The focus on recession by many economists and by the media has distracted us from the serious medium-term risk of U.S. stagflation, which combines strong inflationary pressures with stagnant economic growth - as happened during the late 1970s and early 1980s. True, the U.S. housing sector is a disaster and job creation has been anemic, but U.S. growth was still positive in the fourth quarter of 2007. The U.S. consumer has not disappeared - monthly retail sales numbers for January suggest weak but positive U.S. consumption growth, despite a collapse in auto sales.

Conference Board forecast

The Conference Board of Canada's forecast for the United States readily acknowledges the significant risks to the U.S. economy, but we have stopped short of using the R-word.

Even if the U.S. dodges a recession, U.S. consumption growth could crawl along at a low level for years to come. Americans will continue to be hobbled by falling house prices, weakened equity markets, high energy prices and a heavy personal debt load, all of which could hold back a rebound in spending growth.

U.S. core inflation, at 2.5 per cent in January, does not appear to be out of control at first glance, but a depreciating currency and high and rising commodity prices are adding fuel to the fire. Tight global market conditions for agri-food products, driven in part by expanding ethanol production and fears of a wheat shortage, are adding food price momentum. Additional food supply capacity is not readily available, unlike consumer goods and business inputs, where the "China effect" has kept price increases under firm control. Not surprisingly, total U.S. inflation has climbed to 4.4 per cent, and it has soared to an annualized rate of 6.8 per cent over the past three months.

Inflation

The critical ingredient for either restoking or calming the fires of inflation is U.S. monetary policy. Inflation cannot accelerate seriously without rapid liquidity expansion by the central bank. On that front, the Fed chose to intervene aggressively in December and January to head off recession, and what it saw as an incipient meltdown in equity and financial markets. Short-term interest rates were slashed by 225 basis points in just a few weeks, with promises of more interest-rate cuts to come.

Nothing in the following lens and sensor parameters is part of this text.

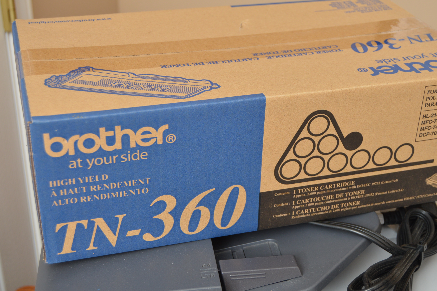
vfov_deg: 23.8
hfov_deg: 35.0
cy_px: 156
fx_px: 692
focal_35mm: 57
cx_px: 237
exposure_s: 1/160
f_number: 4.5
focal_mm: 34
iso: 200
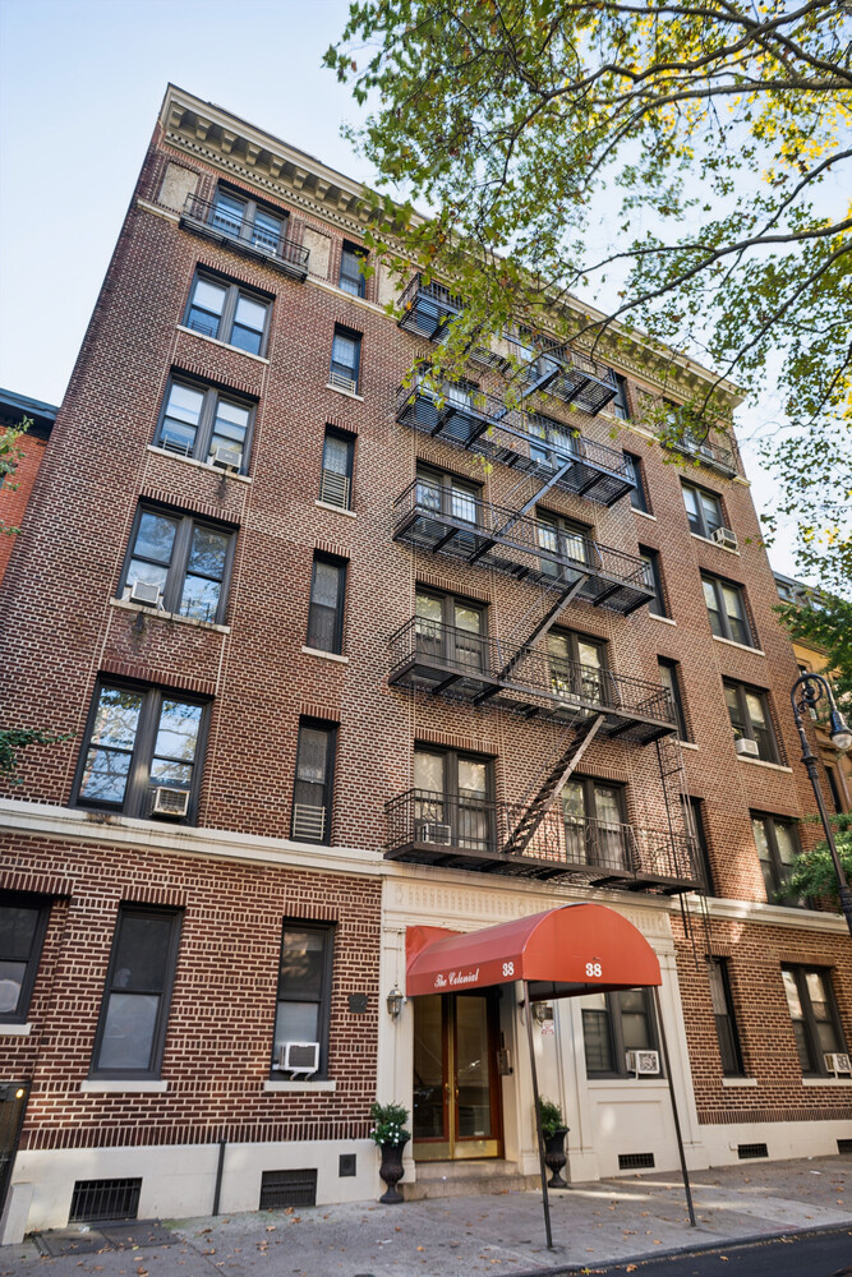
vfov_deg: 78.6
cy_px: 638
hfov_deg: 57.2
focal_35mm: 22
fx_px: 781
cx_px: 426
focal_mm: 22
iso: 100
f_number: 8
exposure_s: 1/8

We understand the short-term pressures faced by the Fed - such as the risk of a large number of subprime mortgages being reset this spring at much higher interest rates. That said, the core job of every central bank is to keep inflation and inflationary expectations in check, as some have argued recently from within the Fed itself. The Fed will need to act aggressively later this year and into 2009 to unwind the recent rate cuts, if it is to re-establish fighting inflation as its top priority. And the Bush fiscal package, which will add further stimulus starting mid-year, makes monetary policy even more complicated.

Impact on Canada

Where does this leave Canada? Exports to the United States are already stagnant. Canadian firms will feel the pressure to keep diversifying their sales globally, as they did successfully in 2006 and 2007.

However, we do not expect to see Canada import higher U.S. inflation. A flexible exchange-rate policy will allow the Bank of Canada to continue to set monetary conditions that are appropriate for Canada, anchored in the 2 per cent inflation target. Even if the Bank of Canada cuts short-term interest rates, as new Bank of Canada Governor Mark Carney has signalled, we expect a positive short-term interest-rate spread to be maintained vis-à-vis the United States. The combination of diverging inflation trends and a positive spread means the loonie will stay strong, adding to the competitive challenge facing Canadian exporters.

In sum, Canada should be able to manage, but not completely avoid, the negative consequences of any U.S. drift toward stagflation. But the risk of U.S. stagflation deserves much greater attention and scrutiny.

Glen Hodgson is senior vice-president and chief economist of the Conference Board of Canada.